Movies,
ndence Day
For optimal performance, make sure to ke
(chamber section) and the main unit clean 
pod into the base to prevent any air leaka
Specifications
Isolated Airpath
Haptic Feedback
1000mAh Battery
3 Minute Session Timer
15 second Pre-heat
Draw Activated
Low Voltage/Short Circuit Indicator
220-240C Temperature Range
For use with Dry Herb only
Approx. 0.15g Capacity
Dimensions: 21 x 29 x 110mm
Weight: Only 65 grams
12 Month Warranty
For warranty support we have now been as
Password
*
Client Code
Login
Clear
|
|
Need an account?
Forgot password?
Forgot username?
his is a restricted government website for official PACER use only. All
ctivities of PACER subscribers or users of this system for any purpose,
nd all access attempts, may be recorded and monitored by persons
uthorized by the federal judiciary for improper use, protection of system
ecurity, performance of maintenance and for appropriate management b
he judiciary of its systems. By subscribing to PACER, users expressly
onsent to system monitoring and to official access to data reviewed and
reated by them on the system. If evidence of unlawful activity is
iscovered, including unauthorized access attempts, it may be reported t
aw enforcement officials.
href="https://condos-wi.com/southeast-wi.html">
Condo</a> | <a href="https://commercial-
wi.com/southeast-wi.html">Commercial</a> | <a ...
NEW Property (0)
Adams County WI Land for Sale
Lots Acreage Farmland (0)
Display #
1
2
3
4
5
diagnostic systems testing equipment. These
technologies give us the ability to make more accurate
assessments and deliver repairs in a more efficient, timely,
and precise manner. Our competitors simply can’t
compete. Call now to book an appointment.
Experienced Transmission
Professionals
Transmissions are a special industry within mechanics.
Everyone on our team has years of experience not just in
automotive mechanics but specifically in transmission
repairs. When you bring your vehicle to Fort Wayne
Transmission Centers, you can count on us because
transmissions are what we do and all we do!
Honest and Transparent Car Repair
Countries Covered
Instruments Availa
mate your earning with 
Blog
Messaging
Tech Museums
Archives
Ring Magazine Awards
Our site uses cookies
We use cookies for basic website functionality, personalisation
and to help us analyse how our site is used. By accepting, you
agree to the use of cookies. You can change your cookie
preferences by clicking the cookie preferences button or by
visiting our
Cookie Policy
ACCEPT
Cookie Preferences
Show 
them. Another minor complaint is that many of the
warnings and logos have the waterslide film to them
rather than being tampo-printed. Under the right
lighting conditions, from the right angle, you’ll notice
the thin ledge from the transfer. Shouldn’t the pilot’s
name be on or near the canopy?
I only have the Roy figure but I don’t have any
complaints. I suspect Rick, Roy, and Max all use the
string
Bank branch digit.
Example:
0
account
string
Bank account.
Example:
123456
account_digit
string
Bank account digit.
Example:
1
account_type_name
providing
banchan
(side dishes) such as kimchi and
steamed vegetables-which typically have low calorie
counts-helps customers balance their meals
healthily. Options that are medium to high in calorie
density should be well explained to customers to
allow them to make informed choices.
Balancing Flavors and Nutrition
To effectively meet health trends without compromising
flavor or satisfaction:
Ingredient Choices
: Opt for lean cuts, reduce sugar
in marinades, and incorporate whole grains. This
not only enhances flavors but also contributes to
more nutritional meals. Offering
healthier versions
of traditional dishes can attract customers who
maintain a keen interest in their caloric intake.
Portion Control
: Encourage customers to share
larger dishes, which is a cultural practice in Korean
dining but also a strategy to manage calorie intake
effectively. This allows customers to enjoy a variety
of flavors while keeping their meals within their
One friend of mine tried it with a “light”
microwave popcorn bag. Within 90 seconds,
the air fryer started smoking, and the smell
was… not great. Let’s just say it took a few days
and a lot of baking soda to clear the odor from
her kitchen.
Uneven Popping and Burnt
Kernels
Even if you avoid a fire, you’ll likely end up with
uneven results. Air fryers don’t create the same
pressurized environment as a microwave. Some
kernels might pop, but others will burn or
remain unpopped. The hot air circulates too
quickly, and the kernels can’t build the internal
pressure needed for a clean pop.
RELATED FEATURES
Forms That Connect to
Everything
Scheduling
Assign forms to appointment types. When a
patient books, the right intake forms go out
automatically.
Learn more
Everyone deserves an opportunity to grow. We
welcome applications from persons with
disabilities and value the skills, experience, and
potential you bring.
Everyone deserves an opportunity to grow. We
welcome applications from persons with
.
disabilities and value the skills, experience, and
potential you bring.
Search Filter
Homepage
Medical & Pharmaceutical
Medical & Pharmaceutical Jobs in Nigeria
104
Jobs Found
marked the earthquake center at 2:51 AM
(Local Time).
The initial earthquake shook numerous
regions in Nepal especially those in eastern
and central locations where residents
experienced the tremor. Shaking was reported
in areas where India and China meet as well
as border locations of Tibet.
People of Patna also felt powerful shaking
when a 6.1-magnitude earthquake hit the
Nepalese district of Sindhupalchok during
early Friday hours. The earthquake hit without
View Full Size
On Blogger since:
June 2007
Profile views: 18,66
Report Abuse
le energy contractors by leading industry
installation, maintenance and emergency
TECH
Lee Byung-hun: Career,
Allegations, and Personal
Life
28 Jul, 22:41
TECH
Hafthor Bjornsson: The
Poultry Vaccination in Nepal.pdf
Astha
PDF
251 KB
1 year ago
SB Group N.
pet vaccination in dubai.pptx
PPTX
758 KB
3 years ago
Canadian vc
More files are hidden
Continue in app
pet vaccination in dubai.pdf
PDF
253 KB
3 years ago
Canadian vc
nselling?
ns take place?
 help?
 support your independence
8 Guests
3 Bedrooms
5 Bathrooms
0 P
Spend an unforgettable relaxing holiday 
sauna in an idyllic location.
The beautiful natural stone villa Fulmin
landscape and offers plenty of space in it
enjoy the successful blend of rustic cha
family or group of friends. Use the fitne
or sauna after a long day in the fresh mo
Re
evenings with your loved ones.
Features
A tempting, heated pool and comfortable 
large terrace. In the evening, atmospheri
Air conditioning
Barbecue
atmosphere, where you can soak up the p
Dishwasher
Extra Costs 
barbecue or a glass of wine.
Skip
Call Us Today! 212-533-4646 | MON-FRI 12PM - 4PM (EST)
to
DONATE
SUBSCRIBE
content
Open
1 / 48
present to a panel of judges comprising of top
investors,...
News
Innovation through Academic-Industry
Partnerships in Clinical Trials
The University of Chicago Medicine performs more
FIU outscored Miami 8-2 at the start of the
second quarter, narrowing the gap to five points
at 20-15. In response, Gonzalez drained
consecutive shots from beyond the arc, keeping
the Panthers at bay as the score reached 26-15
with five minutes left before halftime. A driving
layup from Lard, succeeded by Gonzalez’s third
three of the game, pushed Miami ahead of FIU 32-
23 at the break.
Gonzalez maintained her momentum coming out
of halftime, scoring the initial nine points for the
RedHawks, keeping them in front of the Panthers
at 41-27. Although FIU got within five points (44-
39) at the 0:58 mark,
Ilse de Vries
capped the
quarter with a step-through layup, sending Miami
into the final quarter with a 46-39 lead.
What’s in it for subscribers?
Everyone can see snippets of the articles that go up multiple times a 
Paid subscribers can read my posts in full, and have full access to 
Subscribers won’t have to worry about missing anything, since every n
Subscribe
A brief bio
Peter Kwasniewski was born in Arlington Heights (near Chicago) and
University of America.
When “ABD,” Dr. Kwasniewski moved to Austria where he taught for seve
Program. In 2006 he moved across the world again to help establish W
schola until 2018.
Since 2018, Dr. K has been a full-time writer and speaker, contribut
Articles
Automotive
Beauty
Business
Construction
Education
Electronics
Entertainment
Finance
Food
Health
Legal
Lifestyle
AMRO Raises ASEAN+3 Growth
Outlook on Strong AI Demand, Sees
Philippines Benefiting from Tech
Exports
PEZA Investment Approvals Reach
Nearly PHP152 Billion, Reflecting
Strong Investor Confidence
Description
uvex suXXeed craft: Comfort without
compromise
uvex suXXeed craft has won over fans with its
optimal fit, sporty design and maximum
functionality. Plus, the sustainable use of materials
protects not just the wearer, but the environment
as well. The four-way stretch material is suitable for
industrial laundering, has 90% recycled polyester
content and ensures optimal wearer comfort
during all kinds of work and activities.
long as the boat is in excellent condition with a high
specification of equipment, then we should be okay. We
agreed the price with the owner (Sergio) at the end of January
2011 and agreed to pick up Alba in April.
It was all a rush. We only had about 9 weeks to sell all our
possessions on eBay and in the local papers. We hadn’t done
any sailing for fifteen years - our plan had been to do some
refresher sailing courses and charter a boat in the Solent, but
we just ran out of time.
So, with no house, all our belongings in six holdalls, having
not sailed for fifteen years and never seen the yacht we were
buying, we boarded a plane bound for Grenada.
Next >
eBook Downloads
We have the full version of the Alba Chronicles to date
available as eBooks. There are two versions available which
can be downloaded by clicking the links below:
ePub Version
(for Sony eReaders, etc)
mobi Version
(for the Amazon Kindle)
####
■ EXERCISE ■
The entries above hold a line with "and precise manner." and a later line with "Instruments Availa". Write out exactly those lines and all lines between, nothing more.

■ EXERCISE SOLUTION ■
and precise manner. Our competitors simply can’t
compete. Call now to book an appointment.
Experienced Transmission
Professionals
Transmissions are a special industry within mechanics.
Everyone on our team has years of experience not just in
automotive mechanics but specifically in transmission
repairs. When you bring your vehicle to Fort Wayne
Transmission Centers, you can count on us because
transmissions are what we do and all we do!
Honest and Transparent Car Repair
Countries Covered
Instruments Availa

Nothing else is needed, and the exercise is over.